**WHAT YOU SHOULD DO**
Please, from the entries below, transcribe exactly the lines that begin at the line with "X86900Y-48712D03*" and end at the line with "(via_min_size 0.4)", without the pictures.

**MATERIAL PROVIDED**
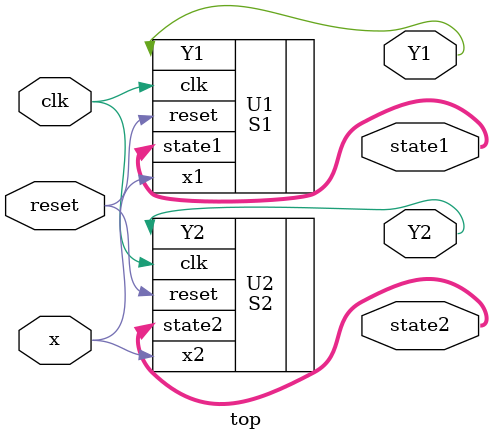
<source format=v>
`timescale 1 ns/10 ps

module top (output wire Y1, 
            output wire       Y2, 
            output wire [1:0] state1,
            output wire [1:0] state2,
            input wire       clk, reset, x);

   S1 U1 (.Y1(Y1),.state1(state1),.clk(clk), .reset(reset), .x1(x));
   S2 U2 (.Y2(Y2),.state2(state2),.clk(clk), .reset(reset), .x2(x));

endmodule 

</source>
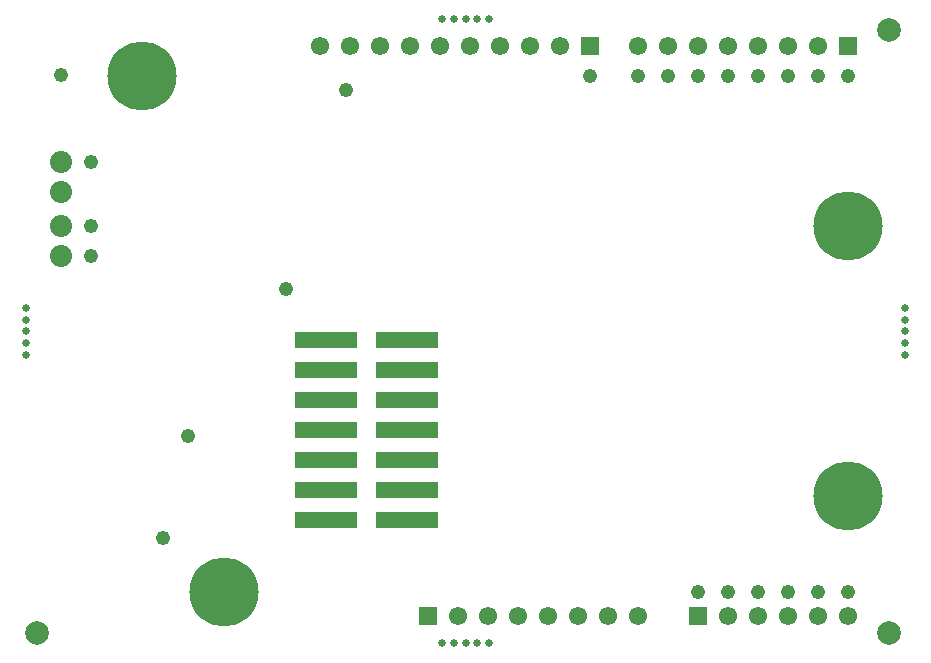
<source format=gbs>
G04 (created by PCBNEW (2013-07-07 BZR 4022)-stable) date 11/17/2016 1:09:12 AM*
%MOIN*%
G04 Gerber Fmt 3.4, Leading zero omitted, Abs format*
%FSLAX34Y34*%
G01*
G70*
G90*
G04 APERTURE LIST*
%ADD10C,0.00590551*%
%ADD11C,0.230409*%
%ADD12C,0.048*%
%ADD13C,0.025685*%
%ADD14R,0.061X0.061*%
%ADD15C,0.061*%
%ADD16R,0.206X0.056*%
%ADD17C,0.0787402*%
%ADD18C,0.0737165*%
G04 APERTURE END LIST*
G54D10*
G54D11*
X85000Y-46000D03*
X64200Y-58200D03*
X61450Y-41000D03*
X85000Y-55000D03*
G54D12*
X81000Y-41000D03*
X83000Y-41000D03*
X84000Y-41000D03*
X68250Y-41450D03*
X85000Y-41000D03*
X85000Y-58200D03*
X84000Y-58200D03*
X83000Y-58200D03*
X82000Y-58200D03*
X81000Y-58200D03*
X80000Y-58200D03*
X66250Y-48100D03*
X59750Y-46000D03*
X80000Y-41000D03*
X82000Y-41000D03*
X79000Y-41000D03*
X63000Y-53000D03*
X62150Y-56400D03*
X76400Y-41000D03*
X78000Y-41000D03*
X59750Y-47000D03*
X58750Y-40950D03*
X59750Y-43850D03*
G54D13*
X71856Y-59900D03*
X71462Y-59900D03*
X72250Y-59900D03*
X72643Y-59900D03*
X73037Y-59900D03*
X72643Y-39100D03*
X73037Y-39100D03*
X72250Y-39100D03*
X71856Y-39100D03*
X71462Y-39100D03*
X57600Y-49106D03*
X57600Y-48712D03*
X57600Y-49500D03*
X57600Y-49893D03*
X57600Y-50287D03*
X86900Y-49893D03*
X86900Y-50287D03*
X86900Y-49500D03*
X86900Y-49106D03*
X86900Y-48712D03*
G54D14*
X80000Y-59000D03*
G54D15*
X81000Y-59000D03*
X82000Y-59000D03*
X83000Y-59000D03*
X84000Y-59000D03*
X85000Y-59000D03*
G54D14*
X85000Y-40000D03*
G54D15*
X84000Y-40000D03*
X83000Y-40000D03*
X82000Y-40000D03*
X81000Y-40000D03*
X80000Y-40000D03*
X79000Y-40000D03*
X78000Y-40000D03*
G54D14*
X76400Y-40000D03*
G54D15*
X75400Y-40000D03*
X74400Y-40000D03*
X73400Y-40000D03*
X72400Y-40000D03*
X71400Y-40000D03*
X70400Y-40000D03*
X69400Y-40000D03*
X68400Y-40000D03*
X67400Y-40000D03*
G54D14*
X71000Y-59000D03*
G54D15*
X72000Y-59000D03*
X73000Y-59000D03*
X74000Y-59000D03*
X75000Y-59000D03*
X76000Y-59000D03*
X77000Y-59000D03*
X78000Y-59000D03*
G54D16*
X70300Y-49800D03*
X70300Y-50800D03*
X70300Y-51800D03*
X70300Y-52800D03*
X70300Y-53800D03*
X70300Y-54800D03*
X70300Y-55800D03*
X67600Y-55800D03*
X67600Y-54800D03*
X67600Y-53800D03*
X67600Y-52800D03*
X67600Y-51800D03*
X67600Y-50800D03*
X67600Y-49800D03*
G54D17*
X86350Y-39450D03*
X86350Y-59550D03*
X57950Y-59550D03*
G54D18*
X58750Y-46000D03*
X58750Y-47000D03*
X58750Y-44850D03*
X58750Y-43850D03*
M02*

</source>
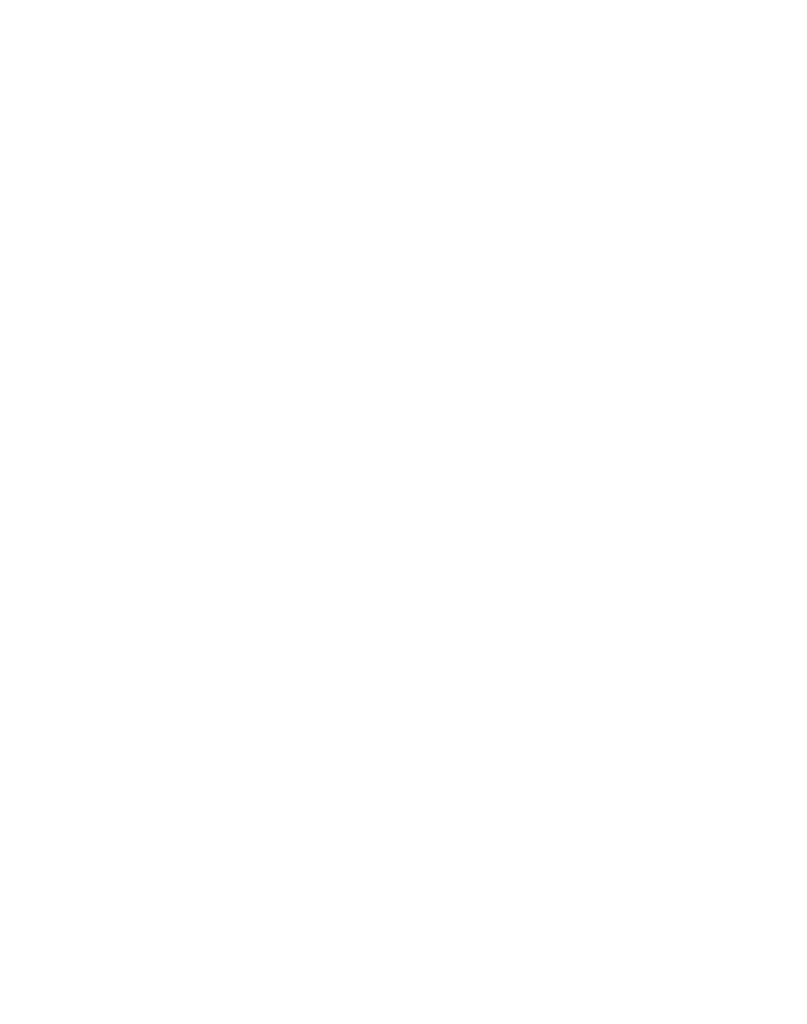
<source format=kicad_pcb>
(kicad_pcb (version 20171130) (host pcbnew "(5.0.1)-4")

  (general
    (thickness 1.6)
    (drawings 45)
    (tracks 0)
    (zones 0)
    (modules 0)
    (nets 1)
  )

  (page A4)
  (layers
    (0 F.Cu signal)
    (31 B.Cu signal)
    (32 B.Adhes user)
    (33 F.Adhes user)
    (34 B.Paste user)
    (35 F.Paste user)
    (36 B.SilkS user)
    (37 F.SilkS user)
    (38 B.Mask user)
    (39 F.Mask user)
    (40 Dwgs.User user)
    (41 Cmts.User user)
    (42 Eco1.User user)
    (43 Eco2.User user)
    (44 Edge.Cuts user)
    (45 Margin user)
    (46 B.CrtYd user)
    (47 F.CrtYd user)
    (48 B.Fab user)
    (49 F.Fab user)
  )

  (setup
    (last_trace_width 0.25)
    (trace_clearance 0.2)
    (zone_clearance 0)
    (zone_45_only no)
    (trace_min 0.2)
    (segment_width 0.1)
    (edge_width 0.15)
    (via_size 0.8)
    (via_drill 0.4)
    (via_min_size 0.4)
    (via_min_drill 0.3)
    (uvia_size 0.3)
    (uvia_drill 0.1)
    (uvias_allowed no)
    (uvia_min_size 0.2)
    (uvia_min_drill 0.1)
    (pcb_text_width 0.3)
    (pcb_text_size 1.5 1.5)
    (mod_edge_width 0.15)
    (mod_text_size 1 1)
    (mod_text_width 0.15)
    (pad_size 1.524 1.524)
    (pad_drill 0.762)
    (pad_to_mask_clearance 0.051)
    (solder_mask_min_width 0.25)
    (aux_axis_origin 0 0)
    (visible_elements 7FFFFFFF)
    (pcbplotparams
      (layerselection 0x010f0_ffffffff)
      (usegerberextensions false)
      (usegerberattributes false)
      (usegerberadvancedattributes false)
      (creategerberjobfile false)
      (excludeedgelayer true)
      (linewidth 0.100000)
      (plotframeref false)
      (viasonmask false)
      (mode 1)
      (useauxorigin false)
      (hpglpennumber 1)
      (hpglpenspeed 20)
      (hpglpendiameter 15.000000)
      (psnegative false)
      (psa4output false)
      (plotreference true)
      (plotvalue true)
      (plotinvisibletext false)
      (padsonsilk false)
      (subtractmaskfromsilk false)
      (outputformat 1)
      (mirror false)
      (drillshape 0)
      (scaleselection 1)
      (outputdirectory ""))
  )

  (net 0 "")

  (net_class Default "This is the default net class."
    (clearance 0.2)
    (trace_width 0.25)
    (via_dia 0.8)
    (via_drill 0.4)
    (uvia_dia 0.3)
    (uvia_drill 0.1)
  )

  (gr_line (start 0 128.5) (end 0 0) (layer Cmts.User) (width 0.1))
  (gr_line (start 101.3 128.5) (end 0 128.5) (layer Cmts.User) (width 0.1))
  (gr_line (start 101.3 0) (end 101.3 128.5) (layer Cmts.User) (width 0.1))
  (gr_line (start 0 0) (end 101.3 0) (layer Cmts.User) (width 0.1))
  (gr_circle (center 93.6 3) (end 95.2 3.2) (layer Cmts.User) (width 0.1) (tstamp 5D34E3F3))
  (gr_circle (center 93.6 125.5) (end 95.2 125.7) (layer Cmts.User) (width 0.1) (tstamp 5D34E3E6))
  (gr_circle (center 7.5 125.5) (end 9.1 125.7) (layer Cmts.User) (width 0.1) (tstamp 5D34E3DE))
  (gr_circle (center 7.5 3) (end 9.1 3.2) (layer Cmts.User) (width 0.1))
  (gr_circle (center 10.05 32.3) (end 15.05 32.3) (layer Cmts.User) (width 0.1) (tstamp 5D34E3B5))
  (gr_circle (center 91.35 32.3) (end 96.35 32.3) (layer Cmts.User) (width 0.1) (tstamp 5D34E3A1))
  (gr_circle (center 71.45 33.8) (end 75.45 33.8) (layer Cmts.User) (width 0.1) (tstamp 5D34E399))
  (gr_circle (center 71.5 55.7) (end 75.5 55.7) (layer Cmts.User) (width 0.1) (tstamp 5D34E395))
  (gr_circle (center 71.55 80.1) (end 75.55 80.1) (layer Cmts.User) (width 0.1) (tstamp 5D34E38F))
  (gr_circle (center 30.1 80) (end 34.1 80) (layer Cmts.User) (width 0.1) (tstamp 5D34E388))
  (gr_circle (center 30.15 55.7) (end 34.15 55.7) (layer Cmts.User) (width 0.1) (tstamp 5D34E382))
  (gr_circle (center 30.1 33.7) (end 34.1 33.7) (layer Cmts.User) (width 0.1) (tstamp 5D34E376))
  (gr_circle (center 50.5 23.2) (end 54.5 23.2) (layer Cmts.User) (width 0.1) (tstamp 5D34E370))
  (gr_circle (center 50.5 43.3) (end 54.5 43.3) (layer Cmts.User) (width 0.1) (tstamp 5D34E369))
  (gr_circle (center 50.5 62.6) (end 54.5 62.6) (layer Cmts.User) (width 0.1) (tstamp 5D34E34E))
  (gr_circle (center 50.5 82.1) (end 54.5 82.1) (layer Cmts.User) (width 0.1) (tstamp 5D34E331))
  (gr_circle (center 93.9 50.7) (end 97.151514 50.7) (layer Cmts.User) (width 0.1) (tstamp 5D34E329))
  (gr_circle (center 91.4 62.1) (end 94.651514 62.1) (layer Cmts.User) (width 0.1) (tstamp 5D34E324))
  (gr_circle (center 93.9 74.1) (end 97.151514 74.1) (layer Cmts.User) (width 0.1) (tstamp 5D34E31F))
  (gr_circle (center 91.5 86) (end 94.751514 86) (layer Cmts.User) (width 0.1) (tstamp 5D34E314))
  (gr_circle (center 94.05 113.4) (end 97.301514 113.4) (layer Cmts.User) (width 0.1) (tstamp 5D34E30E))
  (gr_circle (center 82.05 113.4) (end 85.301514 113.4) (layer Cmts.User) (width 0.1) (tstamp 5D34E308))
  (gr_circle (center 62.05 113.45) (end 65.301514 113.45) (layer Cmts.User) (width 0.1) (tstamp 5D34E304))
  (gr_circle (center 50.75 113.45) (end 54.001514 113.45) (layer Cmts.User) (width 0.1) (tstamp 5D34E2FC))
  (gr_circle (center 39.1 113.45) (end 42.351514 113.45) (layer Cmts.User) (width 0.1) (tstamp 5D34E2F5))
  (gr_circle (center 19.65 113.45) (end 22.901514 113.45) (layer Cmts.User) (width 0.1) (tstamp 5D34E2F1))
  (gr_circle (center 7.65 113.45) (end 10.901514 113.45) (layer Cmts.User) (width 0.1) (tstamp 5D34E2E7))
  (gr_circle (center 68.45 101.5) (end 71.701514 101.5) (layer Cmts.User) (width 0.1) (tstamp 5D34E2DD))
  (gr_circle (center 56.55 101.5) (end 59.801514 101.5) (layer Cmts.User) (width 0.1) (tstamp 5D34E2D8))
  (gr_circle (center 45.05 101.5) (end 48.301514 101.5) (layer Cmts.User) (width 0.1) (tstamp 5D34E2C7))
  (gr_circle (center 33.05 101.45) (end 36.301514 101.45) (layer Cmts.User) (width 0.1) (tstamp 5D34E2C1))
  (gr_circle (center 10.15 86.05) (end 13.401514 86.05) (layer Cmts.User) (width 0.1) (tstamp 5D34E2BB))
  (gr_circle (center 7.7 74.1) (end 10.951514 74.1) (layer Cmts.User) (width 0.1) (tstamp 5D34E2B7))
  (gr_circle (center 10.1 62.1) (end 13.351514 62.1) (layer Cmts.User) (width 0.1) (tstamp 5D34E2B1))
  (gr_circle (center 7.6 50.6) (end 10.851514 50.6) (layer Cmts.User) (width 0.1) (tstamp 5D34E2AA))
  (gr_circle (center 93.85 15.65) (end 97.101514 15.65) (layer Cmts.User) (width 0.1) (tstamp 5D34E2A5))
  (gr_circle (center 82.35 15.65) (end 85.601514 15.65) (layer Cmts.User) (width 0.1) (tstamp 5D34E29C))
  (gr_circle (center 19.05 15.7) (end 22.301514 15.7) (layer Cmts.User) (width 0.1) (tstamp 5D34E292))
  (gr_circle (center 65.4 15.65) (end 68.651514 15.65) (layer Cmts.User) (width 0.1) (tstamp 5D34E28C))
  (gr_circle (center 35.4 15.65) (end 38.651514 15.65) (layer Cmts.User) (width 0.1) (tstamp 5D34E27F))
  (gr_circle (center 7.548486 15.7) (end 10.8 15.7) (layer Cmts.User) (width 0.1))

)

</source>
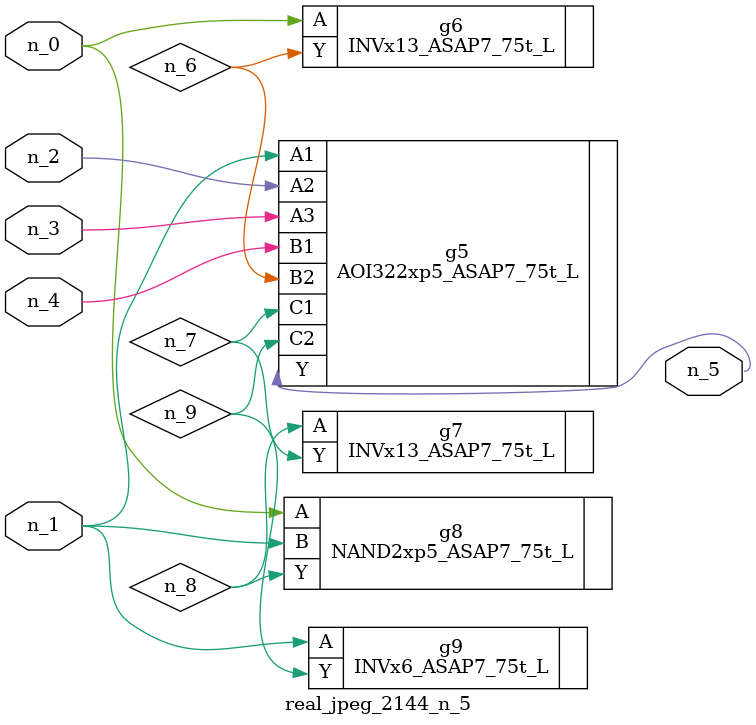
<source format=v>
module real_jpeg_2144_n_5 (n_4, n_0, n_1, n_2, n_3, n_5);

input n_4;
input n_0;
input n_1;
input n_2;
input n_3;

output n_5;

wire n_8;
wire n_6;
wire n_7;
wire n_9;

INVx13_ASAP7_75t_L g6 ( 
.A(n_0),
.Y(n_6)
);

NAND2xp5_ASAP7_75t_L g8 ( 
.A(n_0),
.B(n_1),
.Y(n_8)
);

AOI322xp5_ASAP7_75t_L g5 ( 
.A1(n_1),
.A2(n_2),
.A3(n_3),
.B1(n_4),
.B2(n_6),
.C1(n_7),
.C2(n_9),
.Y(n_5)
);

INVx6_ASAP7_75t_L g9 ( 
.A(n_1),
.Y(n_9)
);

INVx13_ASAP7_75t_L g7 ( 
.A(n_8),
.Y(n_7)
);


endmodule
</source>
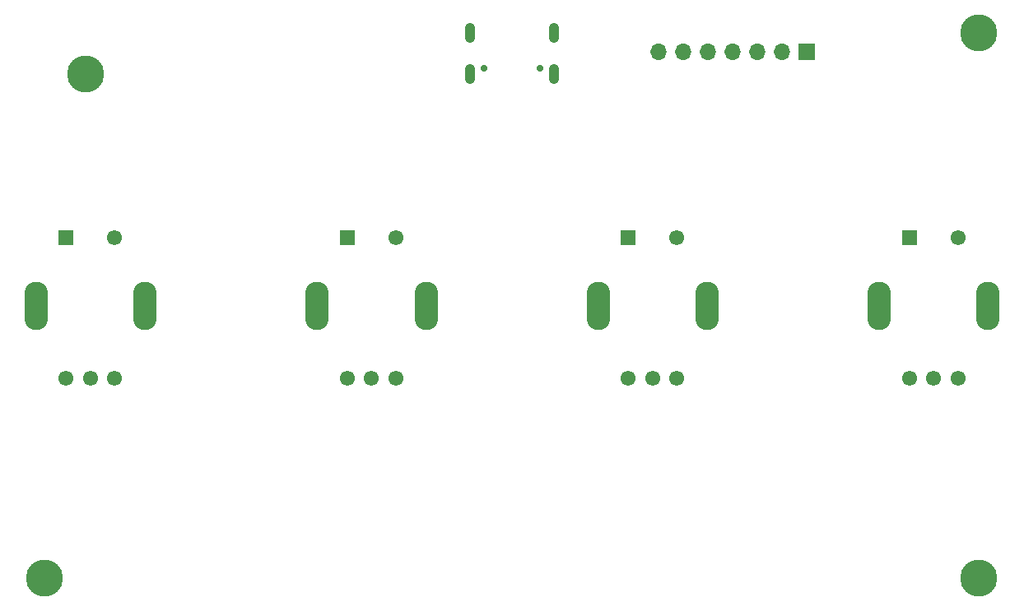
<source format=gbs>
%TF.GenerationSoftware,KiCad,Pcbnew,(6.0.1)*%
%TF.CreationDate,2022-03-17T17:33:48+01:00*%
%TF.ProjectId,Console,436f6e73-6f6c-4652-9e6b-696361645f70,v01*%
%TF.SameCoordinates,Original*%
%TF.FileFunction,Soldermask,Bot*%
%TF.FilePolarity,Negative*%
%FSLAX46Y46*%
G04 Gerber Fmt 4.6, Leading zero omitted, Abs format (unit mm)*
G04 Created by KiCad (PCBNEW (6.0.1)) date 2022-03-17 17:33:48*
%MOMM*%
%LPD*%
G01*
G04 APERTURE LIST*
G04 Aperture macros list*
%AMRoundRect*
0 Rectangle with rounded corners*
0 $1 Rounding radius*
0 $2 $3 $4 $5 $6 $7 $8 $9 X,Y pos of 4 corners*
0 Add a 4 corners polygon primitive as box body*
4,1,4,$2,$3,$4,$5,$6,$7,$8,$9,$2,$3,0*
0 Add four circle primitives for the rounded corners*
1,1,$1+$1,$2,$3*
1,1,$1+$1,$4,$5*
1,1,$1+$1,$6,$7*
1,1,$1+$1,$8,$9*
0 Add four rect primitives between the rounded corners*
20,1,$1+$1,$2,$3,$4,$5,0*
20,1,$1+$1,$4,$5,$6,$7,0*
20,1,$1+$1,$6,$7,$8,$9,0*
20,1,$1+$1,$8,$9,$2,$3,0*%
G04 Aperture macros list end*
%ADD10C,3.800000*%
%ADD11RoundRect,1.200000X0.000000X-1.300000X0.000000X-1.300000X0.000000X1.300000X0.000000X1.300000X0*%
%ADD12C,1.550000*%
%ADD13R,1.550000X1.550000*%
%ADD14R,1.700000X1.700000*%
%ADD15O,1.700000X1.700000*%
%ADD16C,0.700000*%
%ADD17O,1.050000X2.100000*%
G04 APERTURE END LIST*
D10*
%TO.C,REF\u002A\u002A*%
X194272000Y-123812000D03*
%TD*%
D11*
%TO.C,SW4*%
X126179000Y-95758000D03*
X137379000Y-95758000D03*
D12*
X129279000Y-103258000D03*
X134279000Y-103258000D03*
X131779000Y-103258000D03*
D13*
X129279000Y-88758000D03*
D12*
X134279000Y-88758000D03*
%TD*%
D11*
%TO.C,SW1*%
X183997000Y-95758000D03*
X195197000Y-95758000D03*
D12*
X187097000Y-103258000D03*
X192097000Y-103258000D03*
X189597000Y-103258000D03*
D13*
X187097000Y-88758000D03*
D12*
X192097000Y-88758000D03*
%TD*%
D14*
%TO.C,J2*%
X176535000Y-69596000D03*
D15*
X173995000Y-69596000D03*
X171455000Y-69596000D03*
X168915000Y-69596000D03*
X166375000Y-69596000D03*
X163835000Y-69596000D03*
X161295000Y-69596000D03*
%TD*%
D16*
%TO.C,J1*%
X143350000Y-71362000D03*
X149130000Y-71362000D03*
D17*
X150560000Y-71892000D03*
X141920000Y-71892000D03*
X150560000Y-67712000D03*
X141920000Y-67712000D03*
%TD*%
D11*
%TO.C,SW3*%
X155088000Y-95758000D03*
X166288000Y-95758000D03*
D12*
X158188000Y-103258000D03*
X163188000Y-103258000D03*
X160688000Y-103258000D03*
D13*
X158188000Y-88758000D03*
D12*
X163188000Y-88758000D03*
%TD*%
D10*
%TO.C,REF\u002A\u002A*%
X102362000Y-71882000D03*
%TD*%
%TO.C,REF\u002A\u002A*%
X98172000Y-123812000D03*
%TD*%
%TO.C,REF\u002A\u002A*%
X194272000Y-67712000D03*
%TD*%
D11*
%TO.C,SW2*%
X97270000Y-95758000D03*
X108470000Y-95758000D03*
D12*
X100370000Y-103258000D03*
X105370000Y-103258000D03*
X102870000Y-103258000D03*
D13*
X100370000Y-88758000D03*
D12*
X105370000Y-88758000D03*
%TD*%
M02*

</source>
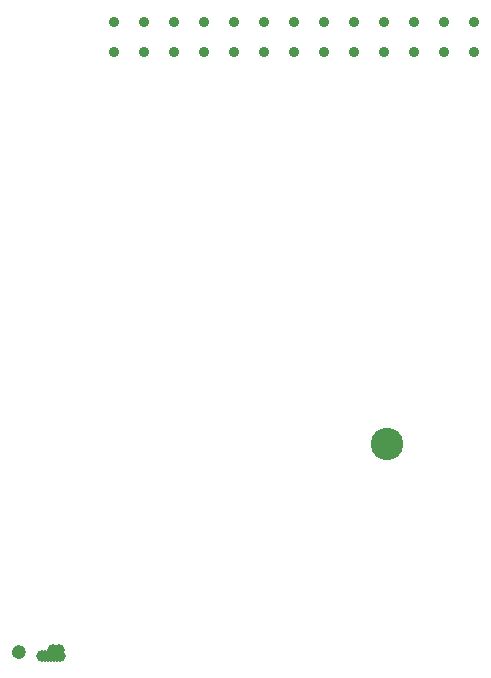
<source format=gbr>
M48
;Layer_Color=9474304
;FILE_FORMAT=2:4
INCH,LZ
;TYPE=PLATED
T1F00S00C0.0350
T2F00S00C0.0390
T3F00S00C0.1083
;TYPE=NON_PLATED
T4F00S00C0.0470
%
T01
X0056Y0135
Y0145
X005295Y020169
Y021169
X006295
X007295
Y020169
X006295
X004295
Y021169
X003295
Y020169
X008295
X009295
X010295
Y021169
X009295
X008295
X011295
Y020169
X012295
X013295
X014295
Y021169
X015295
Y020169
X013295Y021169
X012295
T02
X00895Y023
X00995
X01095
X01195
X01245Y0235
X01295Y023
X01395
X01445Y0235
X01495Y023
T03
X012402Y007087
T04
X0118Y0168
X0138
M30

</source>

**TASK SOLUTION**
X86900Y-48712D03*
G54D14*
X80000Y-59000D03*
G54D15*
X81000Y-59000D03*
X82000Y-59000D03*
X83000Y-59000D03*
X84000Y-59000D03*
X85000Y-59000D03*
G54D14*
X85000Y-40000D03*
G54D15*
X84000Y-40000D03*
X83000Y-40000D03*
X82000Y-40000D03*
X81000Y-40000D03*
X80000Y-40000D03*
X79000Y-40000D03*
X78000Y-40000D03*
G54D14*
X76400Y-40000D03*
G54D15*
X75400Y-40000D03*
X74400Y-40000D03*
X73400Y-40000D03*
X72400Y-40000D03*
X71400Y-40000D03*
X70400Y-40000D03*
X69400Y-40000D03*
X68400Y-40000D03*
X67400Y-40000D03*
G54D14*
X71000Y-59000D03*
G54D15*
X72000Y-59000D03*
X73000Y-59000D03*
X74000Y-59000D03*
X75000Y-59000D03*
X76000Y-59000D03*
X77000Y-59000D03*
X78000Y-59000D03*
G54D16*
X70300Y-49800D03*
X70300Y-50800D03*
X70300Y-51800D03*
X70300Y-52800D03*
X70300Y-53800D03*
X70300Y-54800D03*
X70300Y-55800D03*
X67600Y-55800D03*
X67600Y-54800D03*
X67600Y-53800D03*
X67600Y-52800D03*
X67600Y-51800D03*
X67600Y-50800D03*
X67600Y-49800D03*
G54D17*
X86350Y-39450D03*
X86350Y-59550D03*
X57950Y-59550D03*
G54D18*
X58750Y-46000D03*
X58750Y-47000D03*
X58750Y-44850D03*
X58750Y-43850D03*
M02*

</source>
<source format=kicad_pcb>
(kicad_pcb (version 20171130) (host pcbnew "(5.0.1)-4")

  (general
    (thickness 1.6)
    (drawings 45)
    (tracks 0)
    (zones 0)
    (modules 0)
    (nets 1)
  )

  (page A4)
  (layers
    (0 F.Cu signal)
    (31 B.Cu signal)
    (32 B.Adhes user)
    (33 F.Adhes user)
    (34 B.Paste user)
    (35 F.Paste user)
    (36 B.SilkS user)
    (37 F.SilkS user)
    (38 B.Mask user)
    (39 F.Mask user)
    (40 Dwgs.User user)
    (41 Cmts.User user)
    (42 Eco1.User user)
    (43 Eco2.User user)
    (44 Edge.Cuts user)
    (45 Margin user)
    (46 B.CrtYd user)
    (47 F.CrtYd user)
    (48 B.Fab user)
    (49 F.Fab user)
  )

  (setup
    (last_trace_width 0.25)
    (trace_clearance 0.2)
    (zone_clearance 0)
    (zone_45_only no)
    (trace_min 0.2)
    (segment_width 0.1)
    (edge_width 0.15)
    (via_size 0.8)
    (via_drill 0.4)
    (via_min_size 0.4)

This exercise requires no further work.